While many people will be familiar with the name Christine Keeler, the woman at the heart of The Profumo Affair, plenty of those born after the 70s will not be. Despite her role at the centre of a major scandal in 20th-century British politics, I myself hadn’t heard of Keeler until I was asked by the artist Fionn Wilson to partake in ‘Dear Christine,’ an exhibition aiming to reframe and reclaim Christine Keeler.
Keeler was just nineteen when she embarked on an affair with John Profumo, the Secretary of State for War in Harold Macmillan’s Conservative government. In a pattern we have seen time and again, Keeler, having been essentially groomed and manipulated by some of the most powerful men in the world, was publicly shamed, mocked and ridiculed, particularly by the press. Much like Bill Clinton and Monika Lewinsky, Profumo was able to rebuild his reputation, while Keeler’s name has been synonymous with scandal ever since the affair. She was institutionally scapegoated as a result of her gender and dirt-poor background, an issue women still contend with today.
Since exploring her life and sculpting a few poems for the event, I have become fascinated by Keeler, by the public’s treatment of her, particularly as she aged, and by the lack of any conceivable change in cultural attitude even sixty years later.
While Pearl and Bone was initially conceived as a poetry collection focused on early motherhood and the female experience, Keeler continued to play on my mind, particularly amidst the #MeToo movement, and the ongoing politic battle surrounding reproductive rights in the USA. Naturally, sexual violence, violence against women, and reclaiming the voices of marginalised female figures began to sneak in to Pearl and Bone, and consequently, a series of poems in the collection are dedicated to Christine Keeler.

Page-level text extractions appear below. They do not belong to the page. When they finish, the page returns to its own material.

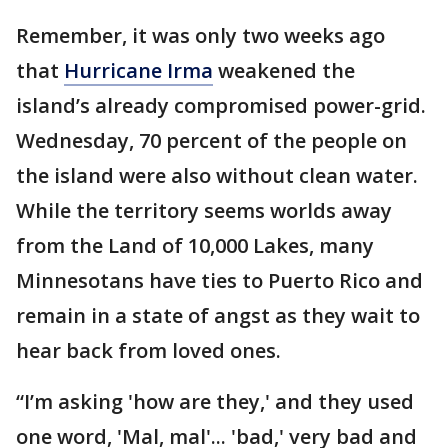
Remember, it was only two weeks ago
that
Hurricane Irma
weakened the
island’s already compromised power-grid.
Wednesday, 70 percent of the people on
the island were also without clean water.
While the territory seems worlds away
from the Land of 10,000 Lakes, many
Minnesotans have ties to Puerto Rico and
remain in a state of angst as they wait to
hear back from loved ones.
“I’m asking 'how are they,' and they used
one word, 'Mal, mal'... 'bad,' very bad and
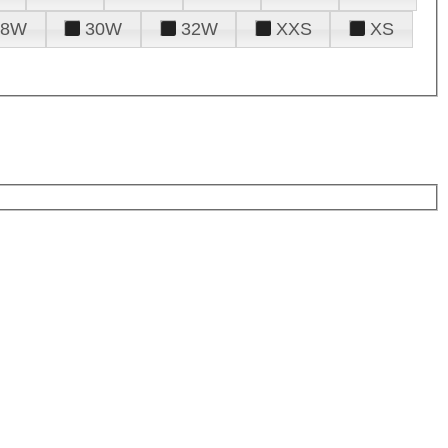
28W
30W
32W
XXS
XS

These poems explore her adolescence, late-term abortion at sixteen, her role at the centre of The Profumo Affair, and her experience in the public eye afterwards. Throughout the collection, Keeler’s story interweaves with my own, as well as with the stories of countless other women – in the throes of labour, Mary paces the stable; postpartum, Mary Wollstonecraft succumbs to a fever, leaving behind her infant daughter; while above us, the moon laments the number of feet that have stormed her surface.

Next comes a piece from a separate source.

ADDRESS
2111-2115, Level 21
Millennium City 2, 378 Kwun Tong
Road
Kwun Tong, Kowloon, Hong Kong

In this collection, Keeler becomes emblematic of the women world-over who have unduly suffered due to the media, the state, the government, public perception and cultural attitudes.
For more information on Christine Keeler, including the groundbreaking campaign for her pardon, see here.

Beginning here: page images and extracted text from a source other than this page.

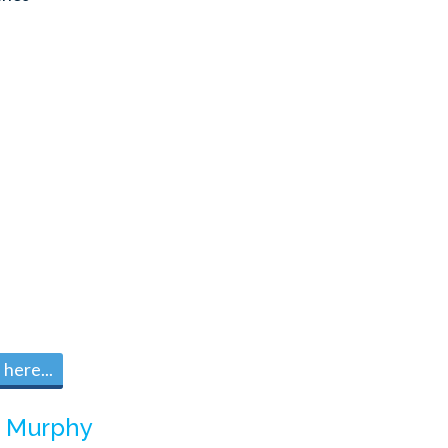
here...
m
Murphy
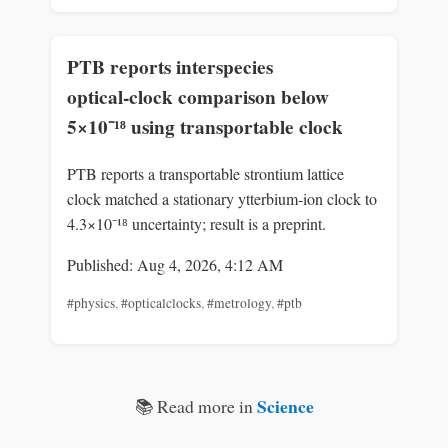
PTB reports interspecies
optical‑clock comparison below
5×10⁻¹⁸ using transportable clock
PTB reports a transportable strontium lattice
clock matched a stationary ytterbium‑ion clock to
4.3×10⁻¹⁸ uncertainty; result is a preprint.
Published: Aug 4, 2026, 4:12 AM
#physics
,
#opticalclocks
,
#metrology
,
#ptb
Science
📚 Read more in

Flash (Christine Keeler astride an Arne Jacobsen chair, 1963)
A sunless studio in Soho. Smoke curling
____________the stairwell. Trumpet creeping like vines
______from the ground floor. Flash. I did as I was told.
Stood stripped and bare as a newborn foal. Straddled
____________the chair. Leant into its unyielding grain.
______Fizzed at its rigid geometry. The way it cinched the waist,
shielding the softest parts of me. The powdery folds
____________of my belly. Glared at the camera lens like a lover.
______Unabashed. In twenty-nine frames he captured every
fragment – my upper lip bowed like a harp. The small crease
____________between my eyebrows like the pleat of a sheet.
______Defiant wrinkle pressed to my nose. Later,
they listed all the men I’d taken to bed. Asked,
____________are there any you actually loved?
__________________Are there any who loved you?